Viking. 634 pp. $27.95
Good, solid, enjoyable novels are blessedly common, but exceptional, knock-your-socks-off novels are rare. I count myself lucky if I stumble upon two or three a year. But now I've devoured two in one month, both by British writers I'd not read before. The first, reviewed here recently, was Peter James's perverse tale of sexual obsession and expensive shoes, "Dead Like You." Now we have "Heartstone," the fifth book in C.J. Sansom's series about an idealistic lawyer who seeks justice in a violent age, mid-16th-century England.

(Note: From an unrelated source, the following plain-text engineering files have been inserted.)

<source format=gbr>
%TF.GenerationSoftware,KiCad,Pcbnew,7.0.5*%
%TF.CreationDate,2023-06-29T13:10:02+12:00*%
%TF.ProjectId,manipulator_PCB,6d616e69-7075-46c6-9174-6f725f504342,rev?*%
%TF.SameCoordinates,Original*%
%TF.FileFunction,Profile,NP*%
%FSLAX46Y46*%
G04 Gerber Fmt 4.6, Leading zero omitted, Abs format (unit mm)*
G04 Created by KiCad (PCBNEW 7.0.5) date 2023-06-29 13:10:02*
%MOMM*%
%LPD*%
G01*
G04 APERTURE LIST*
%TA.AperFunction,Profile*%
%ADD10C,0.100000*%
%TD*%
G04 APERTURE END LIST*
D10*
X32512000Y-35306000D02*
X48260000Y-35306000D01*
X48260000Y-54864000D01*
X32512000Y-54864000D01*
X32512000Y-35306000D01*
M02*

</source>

The lawyer, Matthew Shardlake, is 43 years old during this story, which is set in the summer of 1545. He's also a hunchback, a widower and exceedingly trouble-prone. Early in the novel, Shardlake visits two women whose needs set the story in motion. The first, Ellen, has long been confined in Bedlam, the madhouse, under mysterious circumstances; Shardlake is determined to help her if he can. The other is Queen Catherine Parr, who had been his friend before she had the dubious honor of becoming the last of Henry VIII's six, mostly ill-starred wives. Catherine asks the lawyer to investigate the apparent suicide of the son of one of her former housekeepers.

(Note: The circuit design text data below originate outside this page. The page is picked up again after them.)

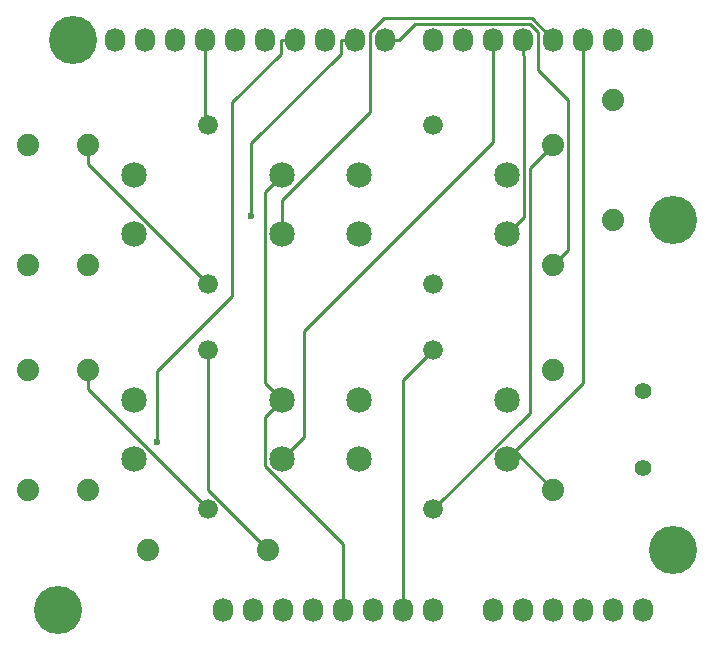
<source format=gbl>
G04 #@! TF.FileFunction,Copper,L2,Bot,Signal*
%FSLAX46Y46*%
G04 Gerber Fmt 4.6, Leading zero omitted, Abs format (unit mm)*
G04 Created by KiCad (PCBNEW 4.0.1-4.201602120846+6195~38~ubuntu15.10.1-stable) date Mon 15 Feb 2016 03:11:55 PM IST*
%MOMM*%
G01*
G04 APERTURE LIST*
%ADD10C,0.100000*%
%ADD11O,1.727200X2.032000*%
%ADD12C,4.064000*%
%ADD13C,1.879600*%
%ADD14C,2.159000*%
%ADD15C,1.676400*%
%ADD16C,1.407160*%
%ADD17C,0.600000*%
%ADD18C,0.250000*%
G04 APERTURE END LIST*
D10*
D11*
X138938000Y-123825000D03*
X141478000Y-123825000D03*
X144018000Y-123825000D03*
X146558000Y-123825000D03*
X149098000Y-123825000D03*
X151638000Y-123825000D03*
X154178000Y-123825000D03*
X156718000Y-123825000D03*
X161798000Y-123825000D03*
X164338000Y-123825000D03*
X166878000Y-123825000D03*
X169418000Y-123825000D03*
X171958000Y-123825000D03*
X174498000Y-123825000D03*
X129794000Y-75565000D03*
X132334000Y-75565000D03*
X134874000Y-75565000D03*
X137414000Y-75565000D03*
X139954000Y-75565000D03*
X142494000Y-75565000D03*
X145034000Y-75565000D03*
X147574000Y-75565000D03*
X150114000Y-75565000D03*
X152654000Y-75565000D03*
X156718000Y-75565000D03*
X159258000Y-75565000D03*
X161798000Y-75565000D03*
X164338000Y-75565000D03*
X166878000Y-75565000D03*
X169418000Y-75565000D03*
X171958000Y-75565000D03*
X174498000Y-75565000D03*
D12*
X124968000Y-123825000D03*
X177038000Y-118745000D03*
X126238000Y-75565000D03*
X177038000Y-90805000D03*
D13*
X166878000Y-94615000D03*
X166878000Y-84455000D03*
X127508000Y-94615000D03*
X127508000Y-84455000D03*
X171958000Y-80645000D03*
X171958000Y-90805000D03*
X127508000Y-113665000D03*
X127508000Y-103505000D03*
X166878000Y-113665000D03*
X166878000Y-103505000D03*
X122428000Y-84455000D03*
X122428000Y-94615000D03*
X122428000Y-113665000D03*
X122428000Y-103505000D03*
X132588000Y-118745000D03*
X142748000Y-118745000D03*
D14*
X150469600Y-111084360D03*
X162966400Y-111084360D03*
X150469600Y-106085640D03*
X162966400Y-106085640D03*
D15*
X156718000Y-115333780D03*
X156718000Y-101836220D03*
D14*
X131419600Y-92034360D03*
X143916400Y-92034360D03*
X131419600Y-87035640D03*
X143916400Y-87035640D03*
D15*
X137668000Y-96283780D03*
X137668000Y-82786220D03*
D14*
X150469600Y-92034360D03*
X162966400Y-92034360D03*
X150469600Y-87035640D03*
X162966400Y-87035640D03*
D15*
X156718000Y-96283780D03*
X156718000Y-82786220D03*
D14*
X131419600Y-111084360D03*
X143916400Y-111084360D03*
X131419600Y-106085640D03*
X143916400Y-106085640D03*
D15*
X137668000Y-115333780D03*
X137668000Y-101836220D03*
D16*
X174498000Y-111833660D03*
X174498000Y-105336340D03*
D17*
X141330500Y-90482200D03*
X133375900Y-109679500D03*
D18*
X149098000Y-118311800D02*
X149098000Y-123825000D01*
X142490100Y-111703900D02*
X149098000Y-118311800D01*
X142490100Y-107511900D02*
X142490100Y-111703900D01*
X143916400Y-106085600D02*
X142490100Y-107511900D01*
X142482100Y-88469900D02*
X143916400Y-87035600D01*
X142482100Y-104651300D02*
X142482100Y-88469900D01*
X143916400Y-106085600D02*
X142482100Y-104651300D01*
X137414000Y-82532200D02*
X137668000Y-82786200D01*
X137414000Y-75565000D02*
X137414000Y-82532200D01*
X137668000Y-113665000D02*
X137668000Y-101836200D01*
X142748000Y-118745000D02*
X137668000Y-113665000D01*
X154178000Y-104376200D02*
X156718000Y-101836200D01*
X154178000Y-123825000D02*
X154178000Y-104376200D01*
X141330500Y-84348500D02*
X141330500Y-90482200D01*
X148925100Y-76753900D02*
X141330500Y-84348500D01*
X148925100Y-75565000D02*
X148925100Y-76753900D01*
X150114000Y-75565000D02*
X148925100Y-75565000D01*
X152654000Y-75565000D02*
X153842900Y-75565000D01*
X168149600Y-93343400D02*
X166878000Y-94615000D01*
X168149600Y-80647700D02*
X168149600Y-93343400D01*
X165608000Y-78106100D02*
X168149600Y-80647700D01*
X165608000Y-74931900D02*
X165608000Y-78106100D01*
X164895600Y-74219500D02*
X165608000Y-74931900D01*
X155188400Y-74219500D02*
X164895600Y-74219500D01*
X153842900Y-75565000D02*
X155188400Y-74219500D01*
X161798000Y-84279700D02*
X161798000Y-75565000D01*
X145811700Y-100266000D02*
X161798000Y-84279700D01*
X145811700Y-109189100D02*
X145811700Y-100266000D01*
X143916400Y-111084400D02*
X145811700Y-109189100D01*
X164400100Y-76968400D02*
X164338000Y-76906300D01*
X164400100Y-90600700D02*
X164400100Y-76968400D01*
X162966400Y-92034400D02*
X164400100Y-90600700D01*
X164338000Y-75565000D02*
X164338000Y-76906300D01*
X165082100Y-73769100D02*
X166878000Y-75565000D01*
X152571300Y-73769100D02*
X165082100Y-73769100D01*
X151384000Y-74956400D02*
X152571300Y-73769100D01*
X151384000Y-81696400D02*
X151384000Y-74956400D01*
X143916400Y-89164000D02*
X151384000Y-81696400D01*
X143916400Y-92034400D02*
X143916400Y-89164000D01*
X163631900Y-110418900D02*
X166878000Y-113665000D01*
X162966400Y-111084400D02*
X163631900Y-110418900D01*
X169418000Y-104632800D02*
X169418000Y-75565000D01*
X163631900Y-110418900D02*
X169418000Y-104632800D01*
X133375900Y-103651300D02*
X133375900Y-109679500D01*
X139727400Y-97299800D02*
X133375900Y-103651300D01*
X139727400Y-80871600D02*
X139727400Y-97299800D01*
X143845100Y-76753900D02*
X139727400Y-80871600D01*
X143845100Y-75565000D02*
X143845100Y-76753900D01*
X145034000Y-75565000D02*
X143845100Y-75565000D01*
X164879300Y-107172500D02*
X156718000Y-115333800D01*
X164879300Y-86453700D02*
X164879300Y-107172500D01*
X166878000Y-84455000D02*
X164879300Y-86453700D01*
X127508000Y-86123800D02*
X127508000Y-84455000D01*
X137668000Y-96283800D02*
X127508000Y-86123800D01*
X127508000Y-105173800D02*
X127508000Y-103505000D01*
X137668000Y-115333800D02*
X127508000Y-105173800D01*
M02*

</source>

Sansom, who is himself a lawyer, has won praise in England for his microscopic knowledge of 16th-century life. Certainly, one of the novel's glories is his ability to bring alive all levels of English society, from cutthroats and common soldiers to the king and queen themselves. Shardlake's investigations take place as a huge French fleet is sailing toward Portsmouth, on England's south coast, and an invasion seems imminent. (This is part of Henry's ill-advised war of 1544-46.) Sansom contrives to have Shardlake's legal work take him to the vicinity of Portsmouth, so that on his ride south he becomes friendly with a vivid array of soldiers who bicker, brawl and "sing bawdy versions of courtly love songs." The author spices his narrative with convincing details and dialogue from that most unruly era. For example, there's the soldier who declares that a man "should experience everything once, save incest and the plague."
Shardlake's investigation of the possible suicide - undertaken at the queen's request - leads to Hugh Curtey, a youth who, upon his parents' death, became the ward of a landowner named Hobbey. Shardlake suspects that Hobbey is robbing the boy of his inheritance. Clearly, something is terribly wrong in the Hobbey household, but neither Shardlake nor the reader can puzzle out what evil abides there, even after the half-mad mistress of the house cries out, "You fool! You do not see what is right in front of you!" When the truth finally emerges, it is both unexpected and unsettling.
Young Hugh runs away to volunteer as an archer in the English cause, which leads Shardlake to Portsmouth as the army gathers. Here the king arrives: "When I had seen him four years before he had been big, but now his body was vast, legs like tree trunks in golden hose sticking out from the horse's side. . . . The deep-set little eyes, beaky nose, and small mouth were now surrounded by a great square of fat that seemed to press his features into the center of his head. . . . In that grotesque face I thought I read pain and weariness, and something more. Fear? I wondered if even that man of titanic self-belief might think, as the French invasion force approached, what will happen now? Even, perhaps: What have I done?"
The novel has it all: an ingenious plot, ceaseless suspense, villains galore, tipsy priests, a bull-baiting, a stag hunt, several murders, the horrors of war, a brooding sense of evil and a glittering portrait of a fascinating age. I rank it with Iain Pears's "An Instance of the Fingerpost" (1998) among the very best of recent historical thrillers. Finishing it, I longed for the leisure to go back and read the previous Shardlake adventures, but my thoughts also turned to those still to come. Early in this novel, when the lawyer meets with Queen Catherine, he also chats with 11-year-old Lady Elizabeth - Henry's daughter by second wife, Anne Boleyn - a girl who no one imagines will one day become queen. She proves to be a precocious child who questions the lawyer about the difficulties of achieving justice in this world. (Her concern is understandable, given that her father had her mother's head chopped off and the girl herself declared illegitimate.) The cordial exchange between Shardlake and young Elizabeth suggests the possibility of a future alliance. Henry will soon die, and a bloody decade or so later, Elizabeth will miraculously become queen. Perhaps in future novels Shardlake will advise the young woman during her perilous march to power. 'Tis a consummation devoutly to be wished.
Anderson regularly reviews mysteries and thrillers for Book World.